I ignored him and headed along the cobblestone path toward my house. I passed the tavern, the sheriff’s office, and the barbershop before looking back. Campbell no longer watched me. I ducked around the barbershop, going behind the buildings and back to the tavern. I crouched low beneath the tavern’s side window. It was open.

Campbell was speaking. “Nay, we can’t send more than two men into the woods at night. Remember ten years ago?”

“If we scare the demon off, so much the better.” I recognized the voice, Shamus Brennan. The Banshee got his son ten years ago, the night before it got my dad.

“We goan to scare her every night?” Campbell asked.

“If we have to.”

“Aye, but the one night we miss, the one night we grow confident, she will compound our sorrows tenfold.
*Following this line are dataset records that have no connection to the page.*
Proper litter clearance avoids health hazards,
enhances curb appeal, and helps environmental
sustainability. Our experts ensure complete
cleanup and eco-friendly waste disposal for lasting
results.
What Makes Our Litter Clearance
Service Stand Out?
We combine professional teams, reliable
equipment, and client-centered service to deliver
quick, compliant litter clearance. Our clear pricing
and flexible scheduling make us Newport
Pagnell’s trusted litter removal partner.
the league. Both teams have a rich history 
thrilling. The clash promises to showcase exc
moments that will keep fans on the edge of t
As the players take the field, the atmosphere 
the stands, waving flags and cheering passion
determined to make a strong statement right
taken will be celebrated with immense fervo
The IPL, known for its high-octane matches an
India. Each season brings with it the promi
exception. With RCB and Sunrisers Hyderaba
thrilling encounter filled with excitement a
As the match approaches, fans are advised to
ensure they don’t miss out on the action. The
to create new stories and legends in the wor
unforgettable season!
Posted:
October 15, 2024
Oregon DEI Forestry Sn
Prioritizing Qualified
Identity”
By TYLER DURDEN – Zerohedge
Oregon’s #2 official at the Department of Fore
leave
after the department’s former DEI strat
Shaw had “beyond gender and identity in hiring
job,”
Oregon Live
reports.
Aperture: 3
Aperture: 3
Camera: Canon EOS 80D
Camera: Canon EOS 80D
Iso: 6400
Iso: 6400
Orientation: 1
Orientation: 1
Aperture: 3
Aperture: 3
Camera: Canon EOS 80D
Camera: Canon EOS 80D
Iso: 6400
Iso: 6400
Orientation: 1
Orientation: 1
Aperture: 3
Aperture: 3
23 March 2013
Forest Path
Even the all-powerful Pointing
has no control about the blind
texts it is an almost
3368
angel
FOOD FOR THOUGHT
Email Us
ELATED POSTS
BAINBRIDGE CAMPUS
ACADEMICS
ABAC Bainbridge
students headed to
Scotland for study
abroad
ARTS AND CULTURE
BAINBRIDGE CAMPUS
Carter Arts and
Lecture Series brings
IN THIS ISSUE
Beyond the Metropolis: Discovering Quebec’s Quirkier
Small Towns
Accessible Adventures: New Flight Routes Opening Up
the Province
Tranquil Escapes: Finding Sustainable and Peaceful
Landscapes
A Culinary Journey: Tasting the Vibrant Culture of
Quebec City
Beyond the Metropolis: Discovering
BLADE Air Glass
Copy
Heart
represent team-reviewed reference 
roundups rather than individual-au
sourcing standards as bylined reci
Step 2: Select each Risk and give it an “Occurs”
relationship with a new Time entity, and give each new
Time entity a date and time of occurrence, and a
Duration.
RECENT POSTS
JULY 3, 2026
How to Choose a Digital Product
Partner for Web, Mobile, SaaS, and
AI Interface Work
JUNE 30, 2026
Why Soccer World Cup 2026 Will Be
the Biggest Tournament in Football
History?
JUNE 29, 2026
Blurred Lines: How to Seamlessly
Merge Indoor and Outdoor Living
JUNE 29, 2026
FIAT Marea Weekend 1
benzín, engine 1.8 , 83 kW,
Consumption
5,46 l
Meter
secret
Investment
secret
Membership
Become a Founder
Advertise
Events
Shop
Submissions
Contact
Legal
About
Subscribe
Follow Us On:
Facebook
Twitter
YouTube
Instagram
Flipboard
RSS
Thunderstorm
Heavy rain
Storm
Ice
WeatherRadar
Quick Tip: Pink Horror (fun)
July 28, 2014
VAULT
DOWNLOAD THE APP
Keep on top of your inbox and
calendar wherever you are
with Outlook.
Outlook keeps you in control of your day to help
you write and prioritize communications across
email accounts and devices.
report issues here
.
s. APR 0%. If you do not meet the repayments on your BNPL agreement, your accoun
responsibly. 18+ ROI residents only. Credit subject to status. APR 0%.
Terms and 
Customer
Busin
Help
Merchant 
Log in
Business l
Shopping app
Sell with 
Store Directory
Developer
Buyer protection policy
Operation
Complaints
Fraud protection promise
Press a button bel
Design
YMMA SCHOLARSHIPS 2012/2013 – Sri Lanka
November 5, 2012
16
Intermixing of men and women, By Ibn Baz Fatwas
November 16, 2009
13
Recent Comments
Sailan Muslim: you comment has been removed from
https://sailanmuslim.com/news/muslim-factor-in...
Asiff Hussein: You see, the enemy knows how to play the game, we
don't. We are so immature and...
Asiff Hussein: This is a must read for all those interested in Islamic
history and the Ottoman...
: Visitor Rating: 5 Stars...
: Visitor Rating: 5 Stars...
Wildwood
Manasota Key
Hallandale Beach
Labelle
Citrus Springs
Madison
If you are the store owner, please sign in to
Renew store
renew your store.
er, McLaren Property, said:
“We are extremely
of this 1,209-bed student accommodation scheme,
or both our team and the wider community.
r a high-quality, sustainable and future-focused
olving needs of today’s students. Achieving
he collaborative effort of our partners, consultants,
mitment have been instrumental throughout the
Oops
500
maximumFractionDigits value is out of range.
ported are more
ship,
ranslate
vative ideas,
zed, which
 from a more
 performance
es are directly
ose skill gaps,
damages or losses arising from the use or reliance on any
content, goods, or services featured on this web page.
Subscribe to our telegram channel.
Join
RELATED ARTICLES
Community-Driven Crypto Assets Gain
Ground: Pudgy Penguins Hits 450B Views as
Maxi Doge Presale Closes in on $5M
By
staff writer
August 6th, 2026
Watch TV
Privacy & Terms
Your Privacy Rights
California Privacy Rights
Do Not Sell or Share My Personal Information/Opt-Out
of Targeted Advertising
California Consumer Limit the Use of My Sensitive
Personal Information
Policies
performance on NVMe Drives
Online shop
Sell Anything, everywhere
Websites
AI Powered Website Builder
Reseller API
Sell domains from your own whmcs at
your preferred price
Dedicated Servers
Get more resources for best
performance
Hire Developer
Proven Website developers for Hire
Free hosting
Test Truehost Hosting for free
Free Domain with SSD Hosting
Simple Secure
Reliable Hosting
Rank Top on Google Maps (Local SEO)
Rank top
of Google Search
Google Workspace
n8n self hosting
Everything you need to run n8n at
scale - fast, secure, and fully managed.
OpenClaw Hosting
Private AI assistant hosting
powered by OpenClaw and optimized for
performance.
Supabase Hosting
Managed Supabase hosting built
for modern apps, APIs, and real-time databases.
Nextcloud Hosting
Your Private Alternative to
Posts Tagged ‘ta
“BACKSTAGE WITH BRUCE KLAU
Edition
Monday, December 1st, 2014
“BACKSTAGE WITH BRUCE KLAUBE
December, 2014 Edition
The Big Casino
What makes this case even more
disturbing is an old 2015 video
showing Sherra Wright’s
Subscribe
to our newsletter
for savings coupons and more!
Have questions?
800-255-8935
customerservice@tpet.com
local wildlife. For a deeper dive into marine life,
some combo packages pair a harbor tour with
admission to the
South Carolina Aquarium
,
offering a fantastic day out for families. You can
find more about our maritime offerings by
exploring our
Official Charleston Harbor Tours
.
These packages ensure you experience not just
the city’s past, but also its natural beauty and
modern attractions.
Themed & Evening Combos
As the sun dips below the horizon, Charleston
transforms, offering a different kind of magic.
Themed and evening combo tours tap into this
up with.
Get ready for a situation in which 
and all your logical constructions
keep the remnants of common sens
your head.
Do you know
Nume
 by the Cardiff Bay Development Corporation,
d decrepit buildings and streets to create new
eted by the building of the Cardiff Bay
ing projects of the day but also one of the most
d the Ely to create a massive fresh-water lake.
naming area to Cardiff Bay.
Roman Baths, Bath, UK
Nay, we must attack in small numbers.”

The crowed murmured and grew silent. I waited.

Campbell thwacked my head with his walking stick. The instant before it connected I looked up and it hit my forehead with a loud “dnckk” sound. Even though I crouched on one knee, I fell to the ground.

Campbell laughed, a surprisingly deep laugh came from his thin frame. “Young Collins. You are as much a mule as your father was.”

I scrambled away from the window, away from his stick. My forehead throbbed.

“Run away, Sean Collins,” Campbell said. “I catch you again I won’t be so gentle.”

I hotfooted it away, back down the cobblestone path, past the sheriff’s office, past the barbershop. Then I stopped. I wasn’t going to let crusty, old Campbell stop me. I owed it to my dad and my uncle to find out the plan against the Banshee and help.

I went behind the buildings again and stopped at the tavern. The window was still open but I couldn’t hear from behind the tavern. If I went round the corner, Campbell might see me. I looked around, trying to figure out how to listen in. A tree grew close to the tavern’s back side.

Nobody in the village had my skill at climbing trees. Most our trees were tall lodge poles, trunks not more than two feet across. They went up thirty, forty feet before any branches. The trees were perfect for buildings, but hard to climb unless you had the knack. By looping your belt around the tree and holding onto each end, you could climb by digging your boots into the trunk and pulling yourself up. Some people put spikes on their boots but I didn’t need spikes. My friends and I once had a contest to see who could climb upside-down. I won, making it almost thirty feet.

I removed my belt and used it to climb twenty feet up the tree, level with the roof’s peak. I couldn’t quite reach the rooftop, so I leapt, landing as softly as I could on the bark shingles. I flattened myself on the roof and listened if anyone had heard me. Undetected, I crept along the roof to above the window. I lay down, head close to the edge, and listened.

“Who will join Doyle tonight?” Campbell asked.

“I’ll go,” said Shamus Brennan.

“Let’s meet back here at nightfall.”

The meeting was breaking up. I moved away from the window and rolled off the side, grabbing the eave with my fingertips. I dangled for a second before letting go and falling five feet to the ground.